══ SOURCE DATA
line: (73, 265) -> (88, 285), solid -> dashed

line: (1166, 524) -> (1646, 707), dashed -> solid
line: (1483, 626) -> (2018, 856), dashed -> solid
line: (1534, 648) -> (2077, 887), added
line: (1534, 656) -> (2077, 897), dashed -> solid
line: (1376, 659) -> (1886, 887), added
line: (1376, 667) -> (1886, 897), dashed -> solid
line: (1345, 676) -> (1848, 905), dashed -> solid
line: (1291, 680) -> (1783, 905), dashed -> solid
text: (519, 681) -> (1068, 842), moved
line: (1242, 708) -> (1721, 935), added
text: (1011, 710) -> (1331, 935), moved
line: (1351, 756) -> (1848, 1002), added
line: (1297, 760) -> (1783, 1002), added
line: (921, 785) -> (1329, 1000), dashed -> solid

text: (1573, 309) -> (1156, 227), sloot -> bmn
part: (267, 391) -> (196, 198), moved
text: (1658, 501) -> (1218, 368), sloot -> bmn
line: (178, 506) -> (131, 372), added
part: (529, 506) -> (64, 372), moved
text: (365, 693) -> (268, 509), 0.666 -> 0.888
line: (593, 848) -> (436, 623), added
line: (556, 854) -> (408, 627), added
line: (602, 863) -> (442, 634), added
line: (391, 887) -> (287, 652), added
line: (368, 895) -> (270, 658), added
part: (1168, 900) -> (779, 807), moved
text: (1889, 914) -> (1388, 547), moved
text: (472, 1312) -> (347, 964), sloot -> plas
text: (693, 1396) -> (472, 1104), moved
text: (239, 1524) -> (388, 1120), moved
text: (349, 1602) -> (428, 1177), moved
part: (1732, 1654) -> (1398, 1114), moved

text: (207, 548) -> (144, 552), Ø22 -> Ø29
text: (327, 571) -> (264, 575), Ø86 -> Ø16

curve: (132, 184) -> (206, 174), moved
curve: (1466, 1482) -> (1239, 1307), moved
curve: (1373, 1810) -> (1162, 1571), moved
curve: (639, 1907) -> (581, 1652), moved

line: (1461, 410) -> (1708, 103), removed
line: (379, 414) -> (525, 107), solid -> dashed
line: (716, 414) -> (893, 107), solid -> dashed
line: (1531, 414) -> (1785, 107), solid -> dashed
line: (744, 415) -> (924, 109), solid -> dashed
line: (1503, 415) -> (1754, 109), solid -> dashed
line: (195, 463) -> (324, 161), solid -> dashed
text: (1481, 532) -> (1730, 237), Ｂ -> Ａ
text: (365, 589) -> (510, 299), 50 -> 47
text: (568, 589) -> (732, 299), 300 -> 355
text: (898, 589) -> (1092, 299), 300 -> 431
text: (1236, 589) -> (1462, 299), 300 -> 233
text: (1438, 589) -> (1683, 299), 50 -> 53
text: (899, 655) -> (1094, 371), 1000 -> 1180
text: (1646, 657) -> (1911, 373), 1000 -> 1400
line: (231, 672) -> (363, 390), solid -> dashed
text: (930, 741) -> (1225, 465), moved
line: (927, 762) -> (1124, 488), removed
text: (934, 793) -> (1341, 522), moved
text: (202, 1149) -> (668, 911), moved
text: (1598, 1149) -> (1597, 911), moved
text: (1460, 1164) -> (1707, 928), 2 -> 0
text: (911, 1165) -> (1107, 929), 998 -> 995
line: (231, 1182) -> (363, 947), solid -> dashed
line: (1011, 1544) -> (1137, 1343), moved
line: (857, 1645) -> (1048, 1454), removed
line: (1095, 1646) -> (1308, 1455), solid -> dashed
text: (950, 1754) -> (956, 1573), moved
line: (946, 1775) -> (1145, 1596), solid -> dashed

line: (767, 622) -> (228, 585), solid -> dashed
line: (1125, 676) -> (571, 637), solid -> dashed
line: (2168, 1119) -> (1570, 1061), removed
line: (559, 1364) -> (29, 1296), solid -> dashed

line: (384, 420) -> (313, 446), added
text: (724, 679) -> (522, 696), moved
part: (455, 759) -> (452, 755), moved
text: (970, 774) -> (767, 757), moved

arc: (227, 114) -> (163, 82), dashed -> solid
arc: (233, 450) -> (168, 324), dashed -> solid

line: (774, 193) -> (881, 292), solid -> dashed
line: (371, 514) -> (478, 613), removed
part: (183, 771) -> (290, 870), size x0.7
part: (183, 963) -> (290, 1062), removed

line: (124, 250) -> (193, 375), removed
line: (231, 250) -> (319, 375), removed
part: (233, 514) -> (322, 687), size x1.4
════
Word for word, restate the lines above from the line containing "text: (724, 679) -> (522, 696), moved" through the line containing "part: (183, 771) -> (290, 870), size x0.7", with both included and nothing else.

RESPONSE BELOW:
text: (724, 679) -> (522, 696), moved
part: (455, 759) -> (452, 755), moved
text: (970, 774) -> (767, 757), moved

arc: (227, 114) -> (163, 82), dashed -> solid
arc: (233, 450) -> (168, 324), dashed -> solid

line: (774, 193) -> (881, 292), solid -> dashed
line: (371, 514) -> (478, 613), removed
part: (183, 771) -> (290, 870), size x0.7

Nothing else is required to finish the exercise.